A key issue during the debates was should NASA pursue a “wet workshop” or a “dry workshop” strategy. The wet workshop was the original concept of repurposing a spent rocket stage on orbit. The crew of astronauts would have to adapt living space within and around the fuel tanks of the S-IVB. As the proposed missions under AAP grew longer and more complex, discussions began to include installing a bathroom, a kitchen, and even a refrigerator.

This artist’s concept is a cutaway illustration of the Skylab with the Command/Service Module being docked to the Multiple Docking Adapter. Credit: NASA
“So, this idea of taking this empty stage and making it a seaside cottage with a potty and a kitchen and so forth, got a lot of support, and that program began to grow…, because you had to build the refrigerator in such a way you could store it in here and have liquid oxygen in it. Then it would become a refrigerator. Or you had to store it outside and bring it in and plug it into something to make a refrigerator,” Thompson explained.
“But as we looked more and more to the wet workshop, particularly those of us here at the Johnson Space Center…, the more and more it looked like we were getting in over our head,” he added.
Because a mission to low-Earth orbit didn’t require the third stage, the dry workshop approach called for the S-IVB to be modified before launch. The massive liquid hydrogen tank was reinforced and modified to create living space and workspace for the crew. The smaller liquid oxygen tank was modified to hold waste. The workshop was about 58 feet long and 21 feet in diameter.
On May 14, 1973, NASA launched the dry workshop, which by then was known as Skylab. It was the final Saturn V rocket to ever lift off from Kennedy Space Center. It carried an ingenious repurposing of the S-IVB stage. With a mass of more than 168,000 pounds, it was the heaviest object placed into orbit at that time.
About 63 seconds into launch, as the Saturn V broke the sound barrier, Skylab’s micrometeorite shield tore away, likely because supersonic air rushed under the shield’s leading edge. This caused one of the solar arrays to deploy early and be ripped from the spacecraft, as the second array became pinned to the side by debris. It also damaged the interstage adapter that would separate Skylab from the S-II stage of the Saturn V launch vehicle.
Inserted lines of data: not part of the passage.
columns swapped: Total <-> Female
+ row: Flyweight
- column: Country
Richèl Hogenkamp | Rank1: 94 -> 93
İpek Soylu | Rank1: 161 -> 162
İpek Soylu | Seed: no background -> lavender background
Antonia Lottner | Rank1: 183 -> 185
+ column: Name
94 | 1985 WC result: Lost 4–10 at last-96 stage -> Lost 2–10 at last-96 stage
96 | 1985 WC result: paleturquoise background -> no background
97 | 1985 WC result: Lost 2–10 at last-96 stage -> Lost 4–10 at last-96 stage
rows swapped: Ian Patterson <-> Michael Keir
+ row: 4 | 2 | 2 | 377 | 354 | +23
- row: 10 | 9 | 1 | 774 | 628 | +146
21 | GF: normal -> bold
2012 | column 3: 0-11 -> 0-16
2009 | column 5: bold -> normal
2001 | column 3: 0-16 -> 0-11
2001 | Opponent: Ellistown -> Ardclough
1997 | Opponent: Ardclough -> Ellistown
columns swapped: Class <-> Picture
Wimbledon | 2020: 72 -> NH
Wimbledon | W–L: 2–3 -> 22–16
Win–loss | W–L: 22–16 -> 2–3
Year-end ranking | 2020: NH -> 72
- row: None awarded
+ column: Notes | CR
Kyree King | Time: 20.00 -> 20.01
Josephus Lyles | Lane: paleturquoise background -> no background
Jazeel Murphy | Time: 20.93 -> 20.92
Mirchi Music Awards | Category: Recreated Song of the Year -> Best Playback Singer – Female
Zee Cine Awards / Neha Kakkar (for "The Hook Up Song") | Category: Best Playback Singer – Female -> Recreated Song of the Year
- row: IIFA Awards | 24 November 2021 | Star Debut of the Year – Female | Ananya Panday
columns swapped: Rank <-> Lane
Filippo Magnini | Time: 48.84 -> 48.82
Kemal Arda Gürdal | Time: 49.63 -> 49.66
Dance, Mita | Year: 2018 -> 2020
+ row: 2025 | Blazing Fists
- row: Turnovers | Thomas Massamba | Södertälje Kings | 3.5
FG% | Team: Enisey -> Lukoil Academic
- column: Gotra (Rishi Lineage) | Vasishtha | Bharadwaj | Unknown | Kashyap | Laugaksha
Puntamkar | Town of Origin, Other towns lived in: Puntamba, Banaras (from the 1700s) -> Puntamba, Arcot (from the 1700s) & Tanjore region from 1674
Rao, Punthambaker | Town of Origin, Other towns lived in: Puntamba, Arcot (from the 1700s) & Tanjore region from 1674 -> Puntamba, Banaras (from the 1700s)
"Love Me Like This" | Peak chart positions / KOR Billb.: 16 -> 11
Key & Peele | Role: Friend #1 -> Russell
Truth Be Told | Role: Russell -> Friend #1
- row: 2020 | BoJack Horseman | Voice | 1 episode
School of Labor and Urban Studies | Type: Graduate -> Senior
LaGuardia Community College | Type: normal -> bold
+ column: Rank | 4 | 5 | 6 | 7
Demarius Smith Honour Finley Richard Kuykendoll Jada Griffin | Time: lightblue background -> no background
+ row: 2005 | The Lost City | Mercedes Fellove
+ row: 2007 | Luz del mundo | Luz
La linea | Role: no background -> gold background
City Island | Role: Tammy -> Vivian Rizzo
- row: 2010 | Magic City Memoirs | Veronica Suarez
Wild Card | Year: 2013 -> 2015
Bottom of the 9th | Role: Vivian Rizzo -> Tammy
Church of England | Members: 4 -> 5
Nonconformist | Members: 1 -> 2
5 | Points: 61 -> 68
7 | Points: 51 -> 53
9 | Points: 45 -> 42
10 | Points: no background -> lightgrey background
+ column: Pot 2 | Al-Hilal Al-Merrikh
Three separate crews of astronauts lived and worked aboard Skylab, demonstrating how the human body adapted to long duration missions, operating telescopes beyond the distortion of Earth’s atmosphere, and conducting scientific experiments in the unique conditions of low-Earth orbit. Credit: NASA
NASA worked at a furious pace to develop the repairs that would protect Skylab from the intense heat of the Sun and allow it to generate enough power for crews to conduct the full slate of experiments. The first crew was delayed 10 days as NASA practiced the repairs. The first crew to visit Skylab—Commander Charles C. Conrad Jr., pilot Paul J. Weitz, and scientist Joseph Kerwin—successfully completed the repairs, then conducted 392 hours of experiments, took roughly 29,000 images of the Sun, orbited Earth 404 times, and performed three EVAs totaling six hours and 20 minutes. The mission was a success.
Three crews spent a total of 171 days aboard Skylab, photographing solar flares and coronal mass ejections, gathering important data about the effects of long-term space missions on the human body, and proving that humans could not only visit space, but live in it.
“Skylab was deliberately conceived as not a long-duration space station,” Thompson said. “There were never any plans to resupply the propellants, to carry it beyond the three missions that were planned. The way Skylab was left on orbit and then decayed and burned up was exactly the plan. It was a one-shot adventure, and that’s the way it had to be.”